INSTRUCTIONS FOR THE TASK
Turn the text read from the items into a Markdown table with the columns "Row" and "Line," giving each line its own row numbered in order and leaving out blank lines and the pictures.

GIVEN RECORDS
=== Begin Enclosure ===
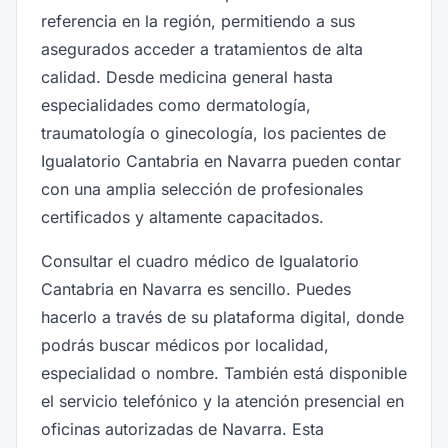
referencia en la región, permitiendo a sus
asegurados acceder a tratamientos de alta
calidad. Desde medicina general hasta
especialidades como dermatología,
traumatología o ginecología, los pacientes de
Igualatorio Cantabria en Navarra pueden contar
con una amplia selección de profesionales
certificados y altamente capacitados.
Consultar el cuadro médico de Igualatorio
Cantabria en Navarra es sencillo. Puedes
hacerlo a través de su plataforma digital, donde
podrás buscar médicos por localidad,
especialidad o nombre. También está disponible
el servicio telefónico y la atención presencial en
oficinas autorizadas de Navarra. Esta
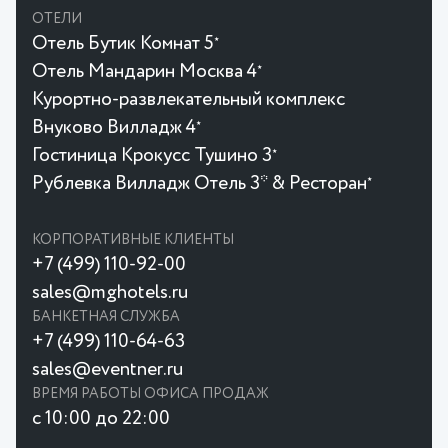
ОТЕЛИ
Отель Бутик Комнат 5
★
Отель Мандарин Москва 4
★
Курортно-развлекательный комплекс
Внуково Вилладж 4
★
Гостиница Крокусc Тушино 3
★
Рублевка Вилладж Отель 3* & Ресторан
★
КОРПОРАТИВНЫЕ КЛИЕНТЫ
+7 (499) 110-92-00
sales@mghotels.ru
БАНКЕТНАЯ СЛУЖБА
+7 (499) 110-64-63
sales@eventner.ru
ВРЕМЯ РАБОТЫ ОФИСА ПРОДАЖ
с 10:00 до 22:00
=== End Enclosure ===
TASK SOLUTION
| Row | Line |
|---|---|
| 1 | referencia en la región, permitiendo a sus |
| 2 | asegurados acceder a tratamientos de alta |
| 3 | calidad. Desde medicina general hasta |
| 4 | especialidades como dermatología, |
| 5 | traumatología o ginecología, los pacientes de |
| 6 | Igualatorio Cantabria en Navarra pueden contar |
| 7 | con una amplia selección de profesionales |
| 8 | certificados y altamente capacitados. |
| 9 | Consultar el cuadro médico de Igualatorio |
| 10 | Cantabria en Navarra es sencillo. Puedes |
| 11 | hacerlo a través de su plataforma digital, donde |
| 12 | podrás buscar médicos por localidad, |
| 13 | especialidad o nombre. También está disponible |
| 14 | el servicio telefónico y la atención presencial en |
| 15 | oficinas autorizadas de Navarra. Esta |
| 16 | ОТЕЛИ |
| 17 | Отель Бутик Комнат 5 |
| 18 | ★ |
| 19 | Отель Мандарин Москва 4 |
| 20 | ★ |
| 21 | Курортно-развлекательный комплекс |
| 22 | Внуково Вилладж 4 |
| 23 | ★ |
| 24 | Гостиница Крокусc Тушино 3 |
| 25 | ★ |
| 26 | Рублевка Вилладж Отель 3* & Ресторан |
| 27 | ★ |
| 28 | КОРПОРАТИВНЫЕ КЛИЕНТЫ |
| 29 | +7 (499) 110-92-00 |
| 30 | sales@mghotels.ru |
| 31 | БАНКЕТНАЯ СЛУЖБА |
| 32 | +7 (499) 110-64-63 |
| 33 | sales@eventner.ru |
| 34 | ВРЕМЯ РАБОТЫ ОФИСА ПРОДАЖ |
| 35 | с 10:00 до 22:00 |